Once you've determined the most likely scrape to hunt, it's time to erect your blind. An inconspicuous pit blind is preferable, though given enough time pop-ups (preferably set a bit farther from a scrape than you might a watering site) should suffice. Scraping bucks normally aren't as on edge as they are at water.
4. DECOYING ALL ANTELOPE
Depending on latitude and altitude, most antelope rut from mid-September through early October. Many states don't offer archery seasons during these dates, though bowhunters are often welcome to employ archery tackle during general rifle seasons held later in the fall. That's a viable option on private land where competition is limited. Montana, the Dakotas and Alberta, Canada (there may be others I'm unaware of), allow bowhunters to hit the field during prime rut dates, and if there's anything more exciting than a charging pronghorn buck, hackles on end, snorting like a steam engine, I've yet to experience it.
The most effective decoys normally imitate an immature buck; dominate bucks arriving to chase the upstart out of the country while marshalling collected harems. Doe decoys are also worth trying (many pronghorn decoys have removable horns for this reason), bringing a randy buck in looking for action, but the reactions aren't as dramatic as those witnessed while using buck decoys.
The basic approach is to locate a target buck from a distance through careful glassing, preferably one with a knot of gathered does, though lone bucks are often worthwhile targets. Using terrain and your best snake-belly stalking skills, attempt to approach to within 200 or 300 yards without being detected (the closer the better). The decoy is then tipped up and the wait begins. Normally, a rutting buck will spot your fake quickly and the reaction is often immediate. If you go unnoticed after a time, produce a series of chuckling snorts (like a hyperventilating whitetail) to get his attention. Pronghorn calls are offered by Knight & Hale and Primos, among others.
The bowhunter kneels behind the decoy inconspicuously, using the decoy as cover as the buck draws within range Draw your bow behind this unlikely cover and pop up to shoot over the deke's back. Shots range from 45 yards standing to five yards grazing past your position. You must shoot quickly, because once you pop over the top of the decoy the ruse fades quickly.
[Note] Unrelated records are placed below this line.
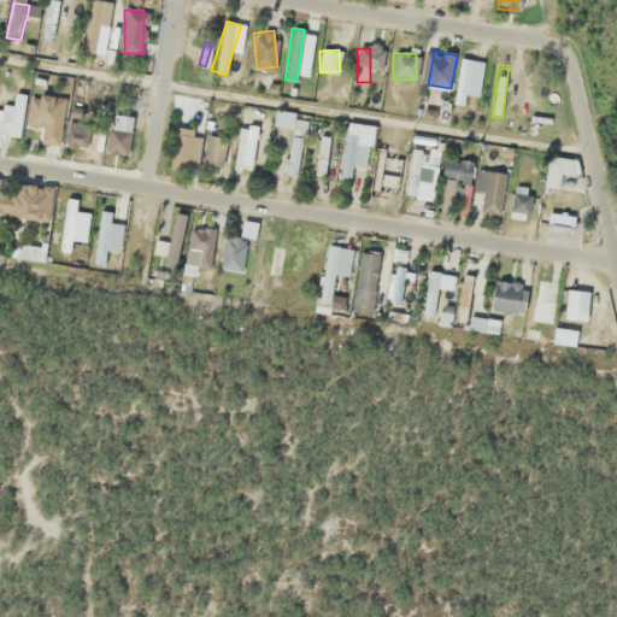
[(0,109),(0,133),(19,135),(23,94),(7,92),(6,110),(0,109)]
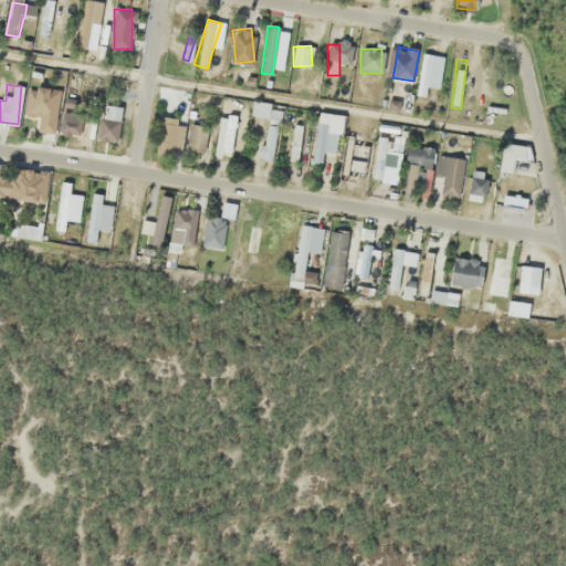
[(24,116),(38,117),(37,132),(55,133),(58,88),(27,86),(24,116)]
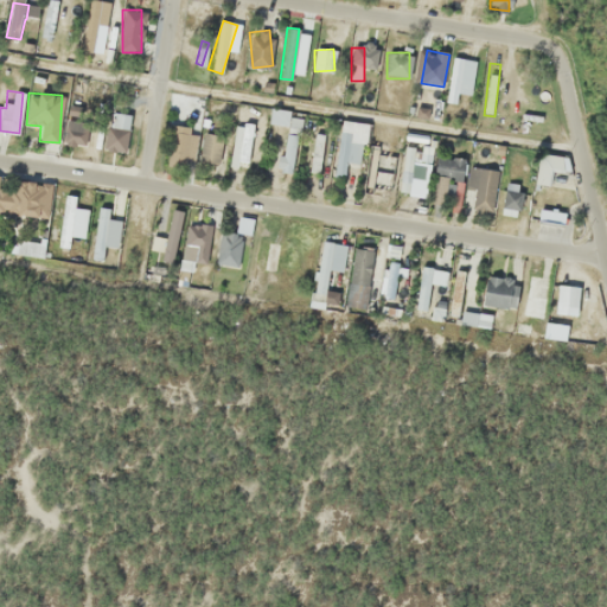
[(269,123),(285,126),(281,170),(293,171),(299,119),(288,117),(289,110),(270,108),(269,123)]
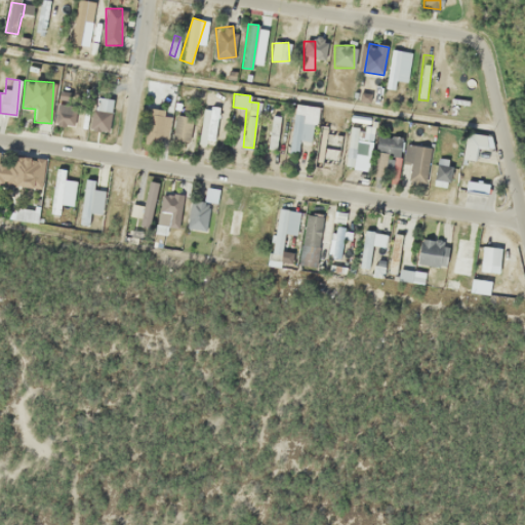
[(110,130),(110,97),(92,97),(92,130),(110,130)]
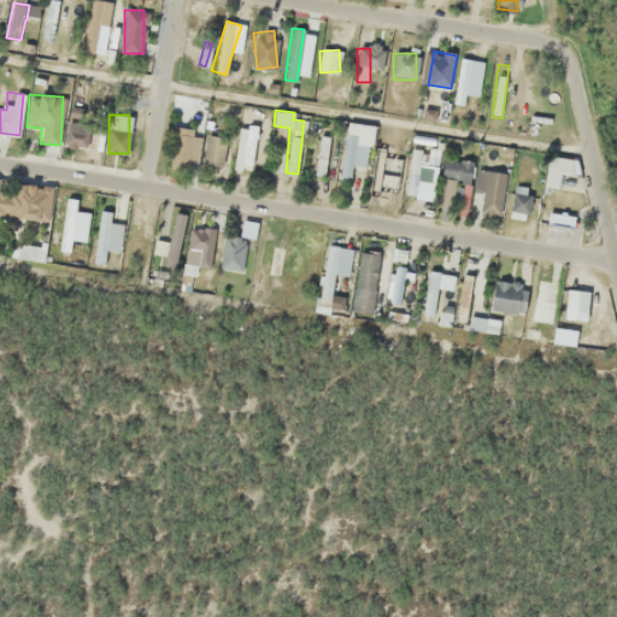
[(66,147),(93,147),(93,123),(66,123),(66,147)]
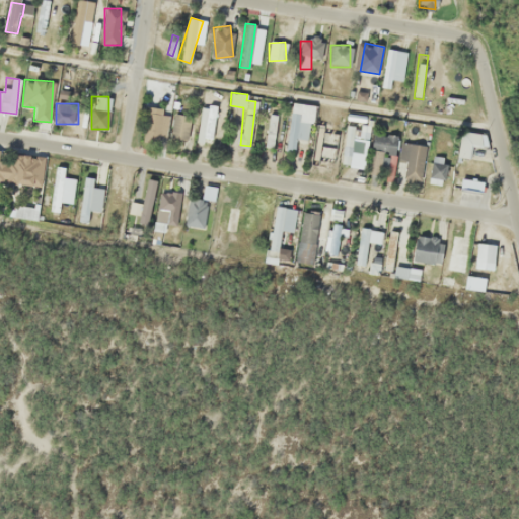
[(314,104),(289,103),(287,151),(295,151),(295,141),(311,142),(314,104)]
For a pure adrenaline rush, nothing beats decoying antelope.
Pronghorn are uniquely gorgeous and challenging, related to nothing else in North America, and simply fun to hunt. Plus, their seasons don't cut into regularly scheduled events such as elk or deer. When all systems are go, look to water for high-odds success. But when rain dampens action at water, when seeking the greatest challenge possible, or to experience pronghorn hunting at its most exciting, stalking, scrape hunting and decoying rutting bucks offer viable options, getting you into antelope when less adventurous bowhunters might throw up their hands in defeat.